35 anos, uma filha, um divórcio. Placas Tectônicas é uma história que poderia facilmente ser transportada para as páginas de uma graphic novel através de um drama familiar. Entretanto, a artista Margaux Motin opta por mostrar sua rotina de erros, acertos e superações de forma muito real e divertida, mergulhando de cabeça em seus pensamentos mais íntimos, inesperados e (muitas vezes) totalmente pirados.
Tiras, aquarelas e composições diferentes e criativas dão vida à esta história, um misto de boas conversas e situações inusitadas recheadas de um humor especialmente feminino. Margaux Motin parte do seguinte princípio: após o término de um relacionamento de dez anos, é como se ela tivesse rejuvenescido dez anos. Seus 35 anos tornam-se 25 em suas atitudes, ideias e na forma como ela passa a encarar sua vida, sua rotina e seus afazeres profissionais.
A descoberta feita pela autora, demonstrando que o fim de “uma vida” pode se tornar o início de outra, torna-se rapidamente o fio condutor que guia sua narrativa, construída através de tiras de uma página e histórias curtas, sempre centradas em determinados aspectos de sua fase de adaptação. Motin é sincera, e sua sinceridade transforma Placas Tectônicas num mergulho na mente das mulheres, demonstrando seus gostos pessoais, realizações, desejos e muito mais.
A forma como se relaciona com amigas e familiares, incluindo suas divertidas conversas com a filha, revelam claramente a nova Margaux, se sentindo mais jovem e liberta às novas experimentações, permitindo-se descobrir coisas que até então não havia tido oportunidade de conhecer. E isso chega a incluir uma nova paixão, que também se torna rapidamente um grande destaque para a trama, expondo mais uma vez, honestamente, o que se passa em sua cabeça: paranoias, alegrias e uma miríade de sentimentos.

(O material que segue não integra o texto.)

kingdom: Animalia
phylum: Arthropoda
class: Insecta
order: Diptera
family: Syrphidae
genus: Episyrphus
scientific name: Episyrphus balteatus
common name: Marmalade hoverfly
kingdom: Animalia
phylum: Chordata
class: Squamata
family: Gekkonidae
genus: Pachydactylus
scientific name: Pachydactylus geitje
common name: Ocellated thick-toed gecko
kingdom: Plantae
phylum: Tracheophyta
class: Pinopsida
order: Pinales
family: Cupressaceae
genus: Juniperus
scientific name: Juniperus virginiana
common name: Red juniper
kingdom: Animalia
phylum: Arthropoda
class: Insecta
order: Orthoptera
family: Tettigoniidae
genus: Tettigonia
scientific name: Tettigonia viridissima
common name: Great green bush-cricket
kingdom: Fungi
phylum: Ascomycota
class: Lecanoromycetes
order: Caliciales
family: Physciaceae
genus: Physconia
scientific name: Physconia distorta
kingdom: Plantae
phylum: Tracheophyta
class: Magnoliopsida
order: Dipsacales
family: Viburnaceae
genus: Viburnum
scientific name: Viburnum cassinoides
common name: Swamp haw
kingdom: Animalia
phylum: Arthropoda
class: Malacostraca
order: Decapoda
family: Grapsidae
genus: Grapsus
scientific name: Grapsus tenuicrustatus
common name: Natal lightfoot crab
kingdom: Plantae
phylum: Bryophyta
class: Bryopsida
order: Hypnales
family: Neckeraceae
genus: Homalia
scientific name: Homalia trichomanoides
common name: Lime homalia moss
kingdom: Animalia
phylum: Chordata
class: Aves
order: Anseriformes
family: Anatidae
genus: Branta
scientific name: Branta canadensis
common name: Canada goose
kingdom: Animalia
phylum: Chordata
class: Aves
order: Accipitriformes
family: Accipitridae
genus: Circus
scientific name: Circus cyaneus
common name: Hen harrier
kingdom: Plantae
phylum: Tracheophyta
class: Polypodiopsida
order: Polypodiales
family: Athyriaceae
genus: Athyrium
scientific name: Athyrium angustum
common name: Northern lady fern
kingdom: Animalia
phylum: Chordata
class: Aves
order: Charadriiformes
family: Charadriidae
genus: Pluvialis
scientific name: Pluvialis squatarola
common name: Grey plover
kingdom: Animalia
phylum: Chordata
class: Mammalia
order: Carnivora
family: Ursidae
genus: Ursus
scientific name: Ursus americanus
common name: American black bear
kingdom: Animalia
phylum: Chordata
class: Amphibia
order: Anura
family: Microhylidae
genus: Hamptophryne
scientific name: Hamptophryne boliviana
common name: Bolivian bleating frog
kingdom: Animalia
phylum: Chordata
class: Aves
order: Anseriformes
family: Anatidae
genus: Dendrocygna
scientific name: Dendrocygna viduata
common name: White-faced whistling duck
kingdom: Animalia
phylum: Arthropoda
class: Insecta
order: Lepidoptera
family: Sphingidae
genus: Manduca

A narrativa, citada acima, é composta por tiras de página única e histórias curtas. Sua arte, entretanto, é uma bela mistura de linha clara com colagens e cores muito vivas, diversas vezes repletas de efeitos para transmitir determinados sentimentos. Não há divisão de quadros, e isso dá fluidez às suas ideias e sequências de ação (as mais variadas que você pode imaginar).
E sendo uma história autobiográfica, há sempre o receio de que o cotidiano do autor não seja tão interessante. Muitas vezes uma autobiografia é apenas uma fatia ou acontecimento específico da vida de alguém, transposta para determinada mídia, podendo ou não ser cativante. Porém, o cotidiano muitas vezes infantil da autora destaca-se como uma autobiografia que cativa, e ao mesmo tempo diverte e emociona, sem ser clichê. Este talvez seja seu maior mérito como narradora e também como pessoa.
A edição nacional publicada pela Editora Nemo segue o capricho editorial típico do catálogo da editora, recheado de obras-primas. As 256 páginas fluem rapidamente, e há mais de uma forma de degustar esta história, podendo ser uma leitura única e direta do começo ao fim, e também algo a ser consultado esporadicamente para saborear aos poucos algumas historietas que compõem a obra. Acredito que ambas as formas são plenamente possíveis.
E Placas Tectônicas, além de mergulhar na mente de muitas mulheres (com especial destaque para as que já passaram dos trinta anos), também serve como uma boa lição de vida, visto que há algo mais a ser passado. Tudo pode parecer simples, mas existem ideias para se absorver em cada história, e intencionalmente ou não, transmitir tantas mensagens positivas é uma grande capacidade da autora.